--- Work to be completed ---
Your answer should consist of the lines in the listing that hold "down".

--- Data below ---

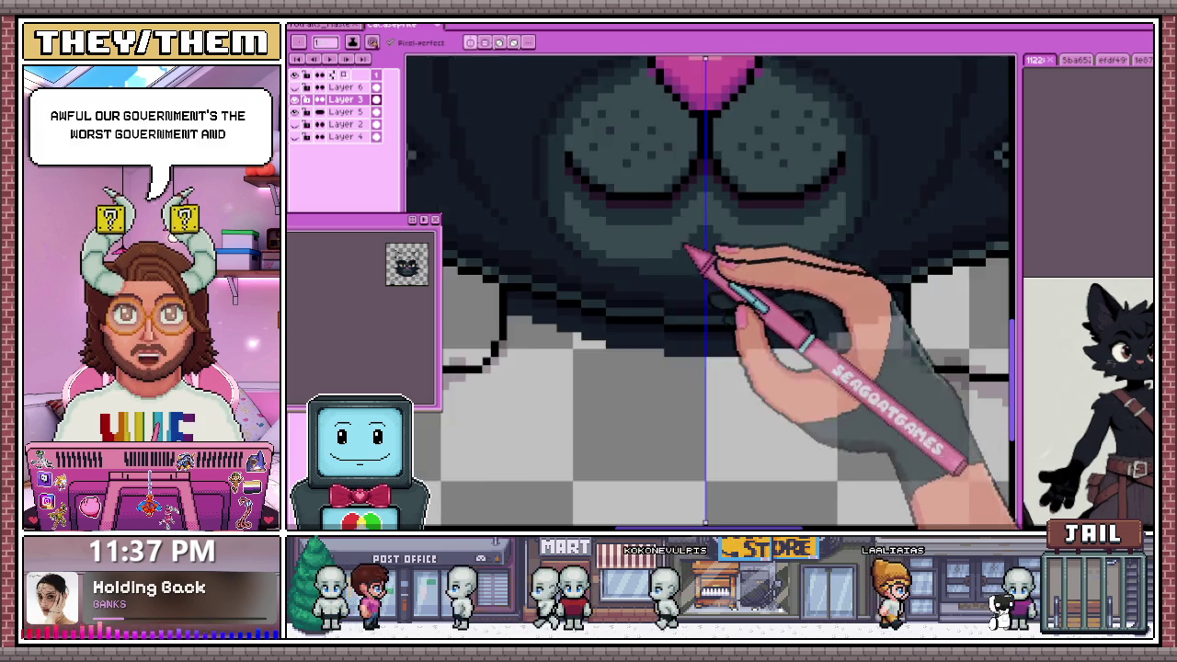
{"action": "scroll", "coordinate": [690, 258], "scroll_direction": "down", "scroll_amount": 2}
{"action": "scroll", "coordinate": [694, 312], "scroll_direction": "up", "scroll_amount": 1}
{"action": "scroll", "coordinate": [671, 311], "scroll_direction": "up", "scroll_amount": 1}
{"action": "scroll", "coordinate": [675, 349], "scroll_direction": "down", "scroll_amount": 3}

--- Response area ---
{"action": "scroll", "coordinate": [690, 258], "scroll_direction": "down", "scroll_amount": 2}
{"action": "scroll", "coordinate": [675, 349], "scroll_direction": "down", "scroll_amount": 3}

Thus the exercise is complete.